▸ Text block
==*==
Grant Wallace Nisbett (born 26 December 1950) is a New Zealand sports broadcaster and former TAB media liaison. He is the lead rugby commentator for SKY Network Television and called his 300th test match between the All Blacks and France at Westpac Stadium on 16 June 2018. His career spans over 40 years.

Nisbett was educated at Rongotai College in Wellington and captained the 1st XV in 1968. He played No.8 then moved in to prop while playing for his club Poneke in his later years. Nisbett played one first-class match for the Wellington Colts against Horowhenua in 1970. Nisbett also played club cricket to a 'modest level'. His radio career started in 1968 when he chose the NZBC over a physical education degree at Otago University. He frequently tells stories about playing sport on a Saturday, then rushing back to the radio studio to broadcast the weekend's results.
Nisbett only played four years of senior rugby before a clash with Saturday sports reporting became too much with his radio career and decided to give his playing days away.

He continued his radio work and his first television commentary was a match between the All Blacks and France at Lancaster Park, Christchurch on 16 June 1984 and the shift to television then signalled a tricky period in his career as the doyen, Keith Quinn, was still on the scene, and in the early 1990s John McBeth also made the switch from radio. Three into one did not go, even if TVNZ initially tried a two-commentator routine, when Quinn and Nisbett called the 1991 World Cup final. Quinn and Nisbett shared matches as the years went on with McBeth more going into a presenting role along with calling a handful of provincial matches.
==*==
[Stored data entries]
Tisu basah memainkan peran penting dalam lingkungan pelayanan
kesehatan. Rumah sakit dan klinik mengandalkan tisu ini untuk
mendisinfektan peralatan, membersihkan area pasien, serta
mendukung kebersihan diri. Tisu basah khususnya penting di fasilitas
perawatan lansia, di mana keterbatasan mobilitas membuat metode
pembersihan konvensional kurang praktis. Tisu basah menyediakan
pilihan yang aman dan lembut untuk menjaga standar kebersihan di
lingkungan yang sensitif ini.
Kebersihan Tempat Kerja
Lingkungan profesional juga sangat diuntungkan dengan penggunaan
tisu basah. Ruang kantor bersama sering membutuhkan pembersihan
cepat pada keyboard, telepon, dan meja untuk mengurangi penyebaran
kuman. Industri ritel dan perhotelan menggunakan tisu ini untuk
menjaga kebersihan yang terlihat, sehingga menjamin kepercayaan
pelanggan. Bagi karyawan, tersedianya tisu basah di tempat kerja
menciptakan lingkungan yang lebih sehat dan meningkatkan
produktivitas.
==*==
▸ Exercise
Can you write out the entire passage on Grant Nisbett word for word? This material is separate from the passage on Grant Nisbett.

▸ Result of this exercise
Grant Wallace Nisbett (born 26 December 1950) is a New Zealand sports broadcaster and former TAB media liaison. He is the lead rugby commentator for SKY Network Television and called his 300th test match between the All Blacks and France at Westpac Stadium on 16 June 2018. His career spans over 40 years.

Nisbett was educated at Rongotai College in Wellington and captained the 1st XV in 1968. He played No.8 then moved in to prop while playing for his club Poneke in his later years. Nisbett played one first-class match for the Wellington Colts against Horowhenua in 1970. Nisbett also played club cricket to a 'modest level'. His radio career started in 1968 when he chose the NZBC over a physical education degree at Otago University. He frequently tells stories about playing sport on a Saturday, then rushing back to the radio studio to broadcast the weekend's results.
Nisbett only played four years of senior rugby before a clash with Saturday sports reporting became too much with his radio career and decided to give his playing days away.

He continued his radio work and his first television commentary was a match between the All Blacks and France at Lancaster Park, Christchurch on 16 June 1984 and the shift to television then signalled a tricky period in his career as the doyen, Keith Quinn, was still on the scene, and in the early 1990s John McBeth also made the switch from radio. Three into one did not go, even if TVNZ initially tried a two-commentator routine, when Quinn and Nisbett called the 1991 World Cup final. Quinn and Nisbett shared matches as the years went on with McBeth more going into a presenting role along with calling a handful of provincial matches.